From then until I left in 1999, the county’s daily paper ran a state or national story each day. This freed reporters to write more in-depth stories, on Opelika, Auburn, the external county or Auburn University. All newspapers that are cutting or furloughing staff are hurting their readers. With fewer writers, some events and news does not get covered, copy editors cannot be as thorough because of time constraints and “enterprise” stories (beyond simply covering a meeting or plane crash) are seldom seen.

“The newsroom staff of the New York Daily News is being cut in half, serving a big blow to local watchdog journalism in New York,” said David Folkenflikt, NPR’s media analyst, in 2018. “It is also reflective of local journalism being cut across America. It was down to something – call it 85 or so. It’s been cut back to roughly 40 or perhaps a few more than that. Readers can expect far fewer people if any on the street. I think you’re going to see a lot less of coverage exposing wrongs by officials, by major developers, by police officers.”

  “Fake News” is a term applied to print and electronic media with devastating effect by people on the extremes of today’s political discourse.
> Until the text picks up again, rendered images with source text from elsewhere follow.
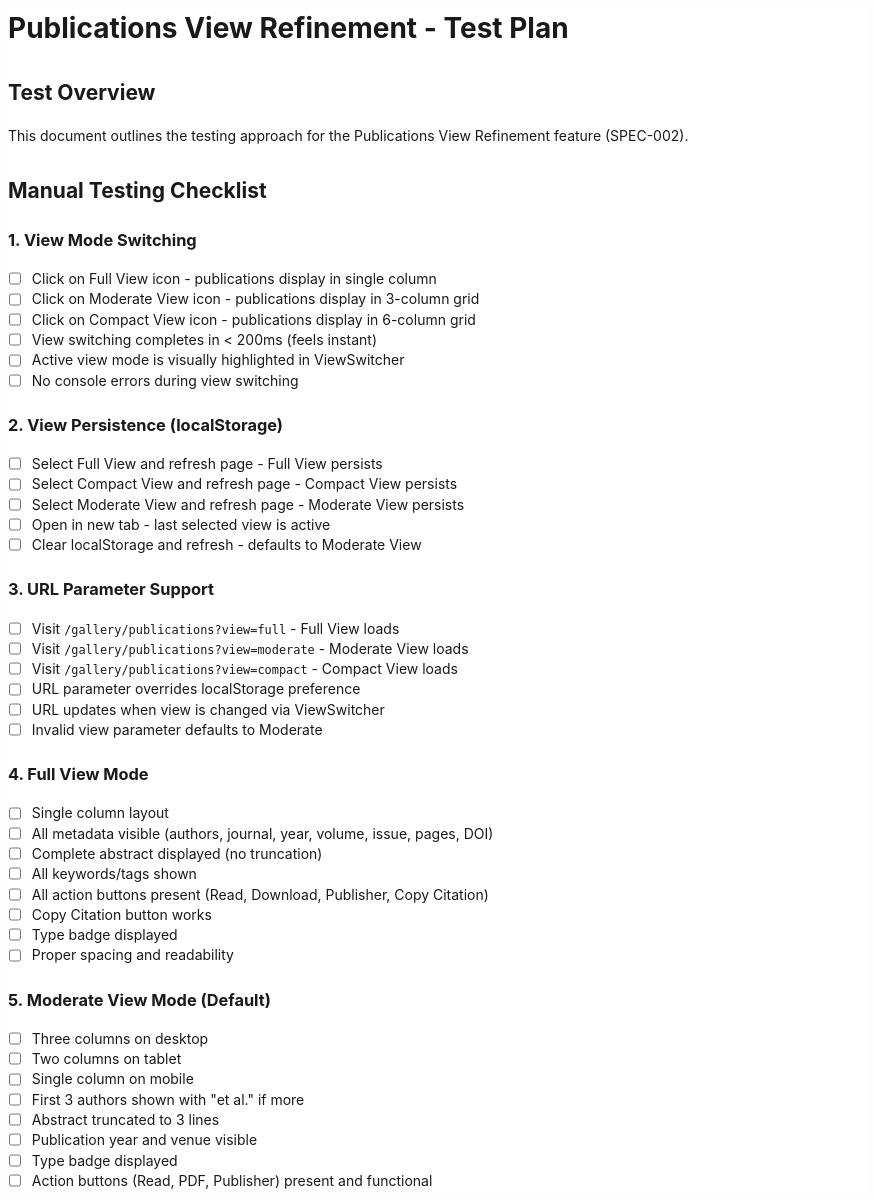 # Publications View Refinement - Test Plan

## Test Overview
This document outlines the testing approach for the Publications View Refinement feature (SPEC-002).

## Manual Testing Checklist

### 1. View Mode Switching
- [ ] Click on Full View icon - publications display in single column
- [ ] Click on Moderate View icon - publications display in 3-column grid
- [ ] Click on Compact View icon - publications display in 6-column grid
- [ ] View switching completes in < 200ms (feels instant)
- [ ] Active view mode is visually highlighted in ViewSwitcher
- [ ] No console errors during view switching

### 2. View Persistence (localStorage)
- [ ] Select Full View and refresh page - Full View persists
- [ ] Select Compact View and refresh page - Compact View persists
- [ ] Select Moderate View and refresh page - Moderate View persists
- [ ] Open in new tab - last selected view is active
- [ ] Clear localStorage and refresh - defaults to Moderate View

### 3. URL Parameter Support
- [ ] Visit `/gallery/publications?view=full` - Full View loads
- [ ] Visit `/gallery/publications?view=moderate` - Moderate View loads
- [ ] Visit `/gallery/publications?view=compact` - Compact View loads
- [ ] URL parameter overrides localStorage preference
- [ ] URL updates when view is changed via ViewSwitcher
- [ ] Invalid view parameter defaults to Moderate

### 4. Full View Mode
- [ ] Single column layout
- [ ] All metadata visible (authors, journal, year, volume, issue, pages, DOI)
- [ ] Complete abstract displayed (no truncation)
- [ ] All keywords/tags shown
- [ ] All action buttons present (Read, Download, Publisher, Copy Citation)
- [ ] Copy Citation button works
- [ ] Type badge displayed
- [ ] Proper spacing and readability

### 5. Moderate View Mode (Default)
- [ ] Three columns on desktop
- [ ] Two columns on tablet
- [ ] Single column on mobile
- [ ] First 3 authors shown with "et al." if more
- [ ] Abstract truncated to 3 lines
- [ ] Publication year and venue visible
- [ ] Type badge displayed
- [ ] Action buttons (Read, PDF, Publisher) present and functional
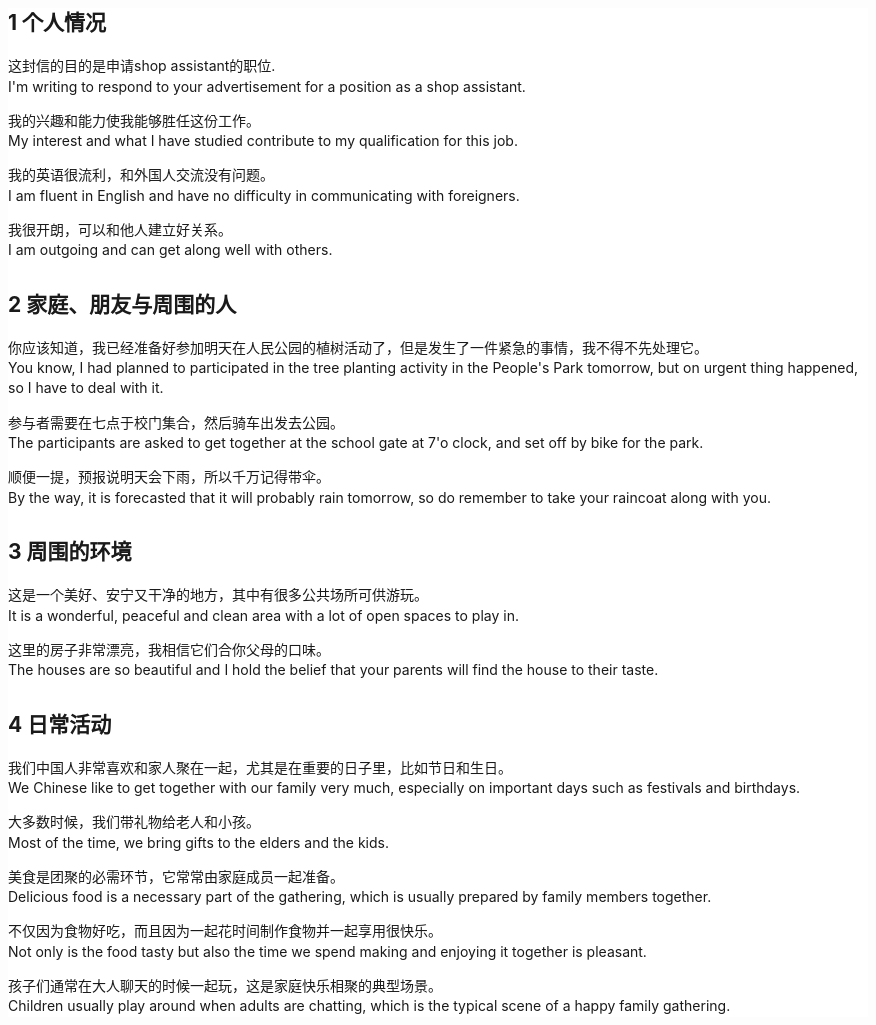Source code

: ## 1 个人情况  

这封信的目的是申请shop assistant的职位.  
I'm writing to respond to your advertisement for a position as a shop assistant.  

我的兴趣和能力使我能够胜任这份工作。  
My interest and what I have studied contribute to my qualification for this job.  

我的英语很流利，和外国人交流没有问题。  
I am fluent in English and have no difficulty in communicating with foreigners.  

我很开朗，可以和他人建立好关系。  
I am outgoing and can get along well with others.  


## 2 家庭、朋友与周围的人  

你应该知道，我已经准备好参加明天在人民公园的植树活动了，但是发生了一件紧急的事情，我不得不先处理它。  
You know, I had planned to participated in the tree planting activity in the People's Park tomorrow, but on urgent thing happened, so I have to deal with it.  

参与者需要在七点于校门集合，然后骑车出发去公园。  
The participants are asked to get together at the school gate at 7'o clock, and set off by bike for the park.  

顺便一提，预报说明天会下雨，所以千万记得带伞。  
By the way, it is forecasted that it will probably rain tomorrow, so do remember to take your raincoat along with you.  

## 3 周围的环境  

这是一个美好、安宁又干净的地方，其中有很多公共场所可供游玩。  
It is a wonderful, peaceful and clean area with a lot of open spaces to play in.  

这里的房子非常漂亮，我相信它们合你父母的口味。  
The houses are so beautiful and I hold the belief that your parents will find the house to their taste.  

## 4 日常活动  

我们中国人非常喜欢和家人聚在一起，尤其是在重要的日子里，比如节日和生日。  
We Chinese like to get together with our family very much, especially on important days such as festivals and birthdays.  

大多数时候，我们带礼物给老人和小孩。  
Most of the time, we bring gifts to the elders and the kids.  

美食是团聚的必需环节，它常常由家庭成员一起准备。  
Delicious food is a necessary part of the gathering, which is usually prepared by family members together.  

不仅因为食物好吃，而且因为一起花时间制作食物并一起享用很快乐。  
Not only is the food tasty but also the time we spend making and enjoying it together is pleasant.  

孩子们通常在大人聊天的时候一起玩，这是家庭快乐相聚的典型场景。  
Children usually play around when adults are chatting, which is the typical scene of a happy family gathering.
Alexandra Alter, in the 2019 NYT article “It’s a fact: Mistakes are embarrassing the publishing industry,” emphasizes that mistakes and “out-of-thin-air” conjectures are not commonly seen in book publishing.”

In recent years, errors in non-fiction books by luminaries to include former NYT executive editor Jill Abramson and acclaimed historian Jared Diamond, posed the question: “Should publishers take more responsibility for the accuracy of their books?” Factual and thematic errors hang around for a while. They spread like a virus to other books and articles derived from incorrect sources.

Publishers now specify that manuscripts be reviewed by their legal departments to prevent libel and copyright infringement. The wrinkle is that a “review” does not consider an author’s research and thesis, nor does it always stop fraud, as in the “fake books” by James Frey (A Million Little Pieces) and Holocaust survivor Herman Rosenblat (Angel at the Fence).

Two of the most dreadful aspects of American life today have joined forces. We not only have COVID-19 now, but “fake news” and hoaxes about the virus.  But take heed: All these Coronavirus “fake news” items may disappear. Reason: there are not enough members of the press left working for fact-checking.

Greg Markley has lived in Lee County for 19 of the last 24 years. An award-winning journalist, he has master’s degrees in education and history. He has taught as an adjunct in Alabama and Georgia.